---------- Page text
If the Holocaust and the creation of the Jewish state jointly marked the first great turning point in the modern history of anti-Semitism, 9/11 marked the second. Following the attacks, supporters of Israel spoke of a silver lining: The war against militant Islam suddenly was a global one. Now, the whole world would see and understand the sort of nihilistic hatred that Israelis confronted every day.

But in Europe, this was not to be. Terrorism is effective because it causes people to choose sides—sending a tremor along the political fence, so that those sitting on it are cast on to one side or the other. Tens of millions of ordinary Europeans, the type who once might have thought themselves vaguely pro-Palestinian in their outlook, committed themselves to the belief that Israeli violence toward Palestinians—along with U.S. neoimperialism, globalization, and the like—was one of the “root causes” of not only 9/11, but also the Muslim militancy on display in the dilapidated immigrant ghettoes of Paris and other European cities.

Indeed, the period around 9/11—which also roughly coincided with the high point of the Second Intifada, and with the infamously anti-Semitic World Conference Against Racism in Durban, South Africa—featured a brief spasm of old-fashioned blood-libel anti-Semitism in Europe. During the April 2002 battle in the West Bank town of Jenin, in particular, European newspapers credulously reported false Palestinian claims that Israel was perpetrating a “massacre” of the town's civilians. In 2003, Dave Brown was named Britain's political cartoonist of the year for an image, published in the
Independent
, showing Ariel Sharon eating Palestinian babies in the style of Francisco Goya's
Saturn Devouring His Son
. Much of the hysteria died down in the middle of decade, as the Intifada gradually lost steam, and European attention turned toward George W. Bush and the Iraq War. But it was rekindled in 2006, during Israel's brief campaign against Hezbollah—and again in late 2008, during the Gaza conflict. Even as recently as 2009, a leading left-wing Swedish newspaper,
Aftonbladet
, published a lurid two-page spread alleging (falsely) that the Israeli army kills Palestinians to harvest their organs, a modern gloss on the age-old claim that Jews harvest the blood of gentile babies for their Passover matzo.
--------------------
---------- Provided entries
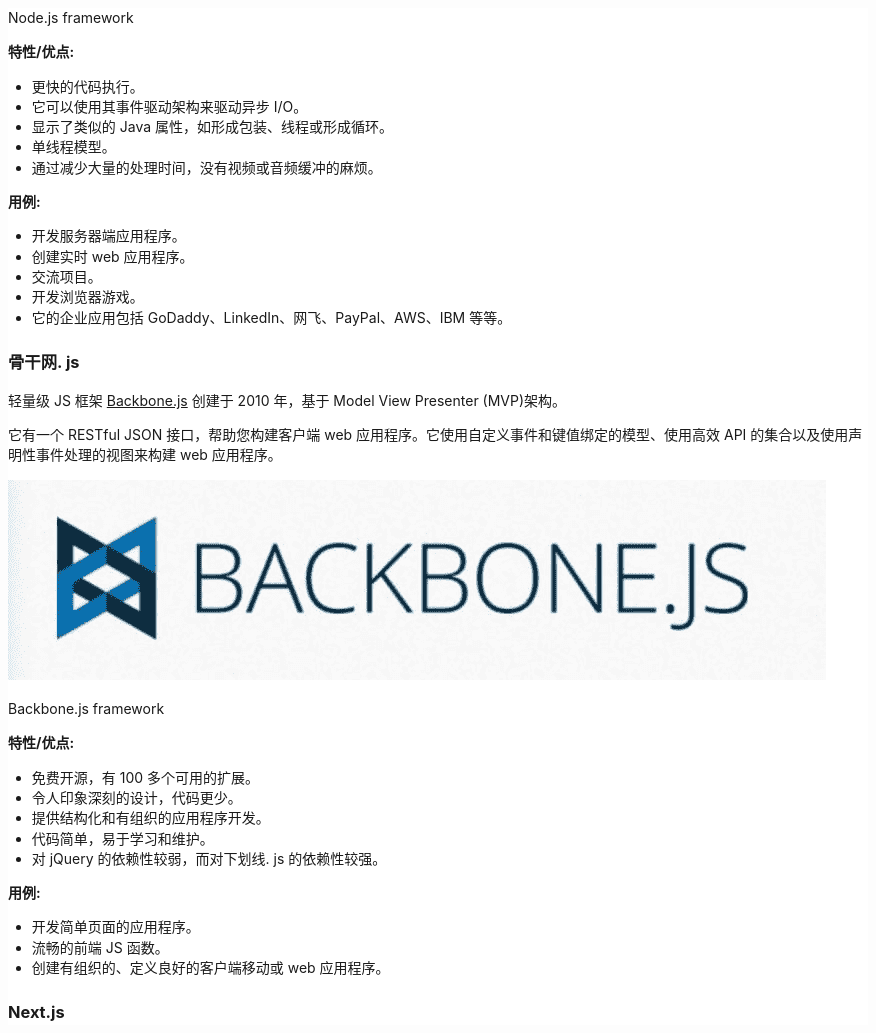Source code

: Node.js framework



**特性/优点:**

*   更快的代码执行。
*   它可以使用其事件驱动架构来驱动异步 I/O。
*   显示了类似的 Java 属性，如形成包装、线程或形成循环。
*   单线程模型。
*   通过减少大量的处理时间，没有视频或音频缓冲的麻烦。

**用例:**

*   开发服务器端应用程序。
*   创建实时 web 应用程序。
*   交流项目。
*   开发浏览器游戏。
*   它的企业应用包括 GoDaddy、LinkedIn、网飞、PayPal、AWS、IBM 等等。

### 骨干网. js

轻量级 JS 框架 [Backbone.js](https://backbonejs.org/) 创建于 2010 年，基于 Model View Presenter (MVP)架构。

它有一个 RESTful JSON 接口，帮助您构建客户端 web 应用程序。它使用自定义事件和键值绑定的模型、使用高效 API 的集合以及使用声明性事件处理的视图来构建 web 应用程序。

[![Backbone.js framework](img/e0f7636da61eff3a37fc3d20f4454653.png)](https://kinsta.com/wp-content/uploads/2021/03/backbonejs-1.jpg)

Backbone.js framework



**特性/优点:**

*   免费开源，有 100 多个可用的扩展。
*   令人印象深刻的设计，代码更少。
*   提供结构化和有组织的应用程序开发。
*   代码简单，易于学习和维护。
*   对 jQuery 的依赖性较弱，而对下划线. js 的依赖性较强。

**用例:**

*   开发简单页面的应用程序。
*   流畅的前端 JS 函数。
*   创建有组织的、定义良好的客户端移动或 web 应用程序。

### Next.js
--------------------
» **Study questions**
1. Answer these questions from the passage on anti-Semitism in Europe:
(a) In what year was Dave Brown named Britain's political cartoonist of the year?
(b) Which Swedish newspaper published the two-page spread in 2009?
(c) In which West Bank town did the April 2002 battle take place?
2. Find every line in the entries that contains the string "framework", matching case, and copy each one.

» **Replies**
1.
(a) 2003
(b) Aftonbladet
(c) Jenin

2.
: Node.js framework
[![Backbone.js framework](img/e0f7636da61eff3a37fc3d20f4454653.png)](https://kinsta.com/wp-content/uploads/2021/03/backbonejs-1.jpg)
Backbone.js framework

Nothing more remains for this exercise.